How to harness self-interest in service of improving story structure (A Throwback Post)

One of the hardest things to get my students to do is to work in the inverted pyramid. I don’t think I’m alone in this, given a) most of the stories they’ve read over the years are chronological instead of driven by descending order of importance and b) most of them tend to write expansive term papers for other classes, in which the focus is predetermined and being lengthy is rewarded.

To get them better focused, I often leverage the concept of self-interest: “Instead of thinking about what you, the writer, wants to tell me, the reader, consider thinking about what you would want to know most if you were reading this and then write it in a way that would best meet those needs.”
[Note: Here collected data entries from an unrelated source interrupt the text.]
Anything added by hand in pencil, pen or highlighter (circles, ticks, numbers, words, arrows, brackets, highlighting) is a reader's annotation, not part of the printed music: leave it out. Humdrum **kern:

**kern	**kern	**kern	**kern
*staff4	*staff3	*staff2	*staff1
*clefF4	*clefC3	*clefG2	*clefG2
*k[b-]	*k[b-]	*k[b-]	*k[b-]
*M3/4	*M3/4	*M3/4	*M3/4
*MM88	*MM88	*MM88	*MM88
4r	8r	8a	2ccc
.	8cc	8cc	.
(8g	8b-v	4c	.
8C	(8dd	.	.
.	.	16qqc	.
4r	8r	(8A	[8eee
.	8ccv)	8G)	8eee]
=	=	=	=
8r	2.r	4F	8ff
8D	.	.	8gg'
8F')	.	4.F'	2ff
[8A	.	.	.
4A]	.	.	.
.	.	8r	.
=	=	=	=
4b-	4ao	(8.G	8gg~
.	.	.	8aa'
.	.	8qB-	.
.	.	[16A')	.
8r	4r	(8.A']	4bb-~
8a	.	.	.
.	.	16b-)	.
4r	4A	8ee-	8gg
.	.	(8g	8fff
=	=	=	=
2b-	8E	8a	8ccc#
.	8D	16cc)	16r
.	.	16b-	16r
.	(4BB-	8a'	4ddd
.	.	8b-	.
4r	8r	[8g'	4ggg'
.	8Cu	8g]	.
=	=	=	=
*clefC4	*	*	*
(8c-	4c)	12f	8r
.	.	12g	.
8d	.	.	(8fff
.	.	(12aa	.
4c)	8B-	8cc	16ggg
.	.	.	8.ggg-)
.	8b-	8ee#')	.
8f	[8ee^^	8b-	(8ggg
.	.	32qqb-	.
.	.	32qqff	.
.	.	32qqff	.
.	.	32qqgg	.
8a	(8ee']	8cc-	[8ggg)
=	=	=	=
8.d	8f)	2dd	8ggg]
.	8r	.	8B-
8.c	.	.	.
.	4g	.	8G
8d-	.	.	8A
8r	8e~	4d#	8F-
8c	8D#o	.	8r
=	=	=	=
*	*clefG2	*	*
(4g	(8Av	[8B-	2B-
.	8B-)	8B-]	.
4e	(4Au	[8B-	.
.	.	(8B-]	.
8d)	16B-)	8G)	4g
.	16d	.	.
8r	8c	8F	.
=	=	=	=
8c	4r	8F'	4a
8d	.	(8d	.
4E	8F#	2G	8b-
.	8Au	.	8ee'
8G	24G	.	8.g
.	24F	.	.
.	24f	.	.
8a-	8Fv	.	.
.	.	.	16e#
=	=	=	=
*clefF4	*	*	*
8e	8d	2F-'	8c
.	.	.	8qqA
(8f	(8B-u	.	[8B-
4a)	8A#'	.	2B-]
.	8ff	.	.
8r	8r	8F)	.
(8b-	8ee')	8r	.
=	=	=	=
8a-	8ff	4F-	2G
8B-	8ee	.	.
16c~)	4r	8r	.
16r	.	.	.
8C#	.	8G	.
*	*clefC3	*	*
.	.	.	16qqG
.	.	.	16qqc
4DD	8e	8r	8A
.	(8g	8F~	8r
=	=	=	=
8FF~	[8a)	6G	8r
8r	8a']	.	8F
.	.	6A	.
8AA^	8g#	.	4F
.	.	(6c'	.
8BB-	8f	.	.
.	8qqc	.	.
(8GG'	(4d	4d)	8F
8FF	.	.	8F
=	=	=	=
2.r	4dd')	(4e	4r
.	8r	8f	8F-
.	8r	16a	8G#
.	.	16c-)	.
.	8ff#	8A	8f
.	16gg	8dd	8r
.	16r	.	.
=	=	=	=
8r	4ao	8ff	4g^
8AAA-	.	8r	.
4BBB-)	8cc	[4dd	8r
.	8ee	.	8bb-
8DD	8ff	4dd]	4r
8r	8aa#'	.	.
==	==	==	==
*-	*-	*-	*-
Sometimes, like this week, we have to go even more basic than that, which brings me to this week’s throwback post about our fire brief exercise. It’s amazing how quickly their viewpoint shifts when I have them thinking about their home being on fire instead of writing about a fire that happened elsewhere. I hope this will help you help your students find focus as well.

 


The Self-Interest Gap: Learning how to care less about what you want to write and more about what the audience wants to know

Self-interest is perhaps the one commonality humans share these days and it can be summed up in a simple question: “What’s in it for me?”

When you are on the “receiver” end of the process, it’s something we understand very easily. We know almost instinctively what is of value to us and what we care about right away. That said, when we put on the “sender” hat, we tend to focus more on what we want to tell people, forgetting that those people have their own set of interests we should be focused on.

Case in point, I asked the students to write a brief based on a press release about a fire. Here are the opening lines of a few of those briefs:

  • Firefighters responded to an engulfed single-story house shortly after 6 p.m. Sunday…
  • Boone County Firefighters responded to a call of a Sturgeon house fire…
  • Sunday evening, Boone County Firefighters responded to a call at 6pm on an electrical house fire…
  • A structure fire occurred at 520 S. Ogden in Sturgeon on the evening of Sunday…
  • Boone County Firefighters responded to a home engulfed in black smoke…

What we learn essentially in these things is either:

  1. Firefighters responded to a fire.
  2. A fire occurred somewhere.

If you were on the “receiver” end of the information, how much of this stuff would you care about? Of course the firefighters responded to the fire. That’s what they do. Also, fires occur everywhere from giant farm fields to the burn barrel in my yard. However, as a “sender” we tend to ignore that until we are forced to switch perspectives.

In thinking about this issue, I posed a question to the students meant to tap into that idea of self-interest: “Let’s say you get home after class and your roommate says, ‘Hey, your mom was trying to reach you. There was a fire at your house…’ What would be the first thing you would want to know?

Answers came quickly and easily:

  1. Is everyone OK?
  2. How bad was the fire?
  3. What happened out there?

In this case, a good response might be:

“The fire destroyed the house, but nobody got hurt.”

That’s the core of a good lead, with a strong focus on what matters most (big ticket item) and what people cared about most (answer to the first two sentences). When it’s your mom or your house, you have specific interests that a good source of information will attend to. If you can take that perspective and play on the audience’s self-interest, you can have a much sharper focus when it comes to telling the story directly and clearly.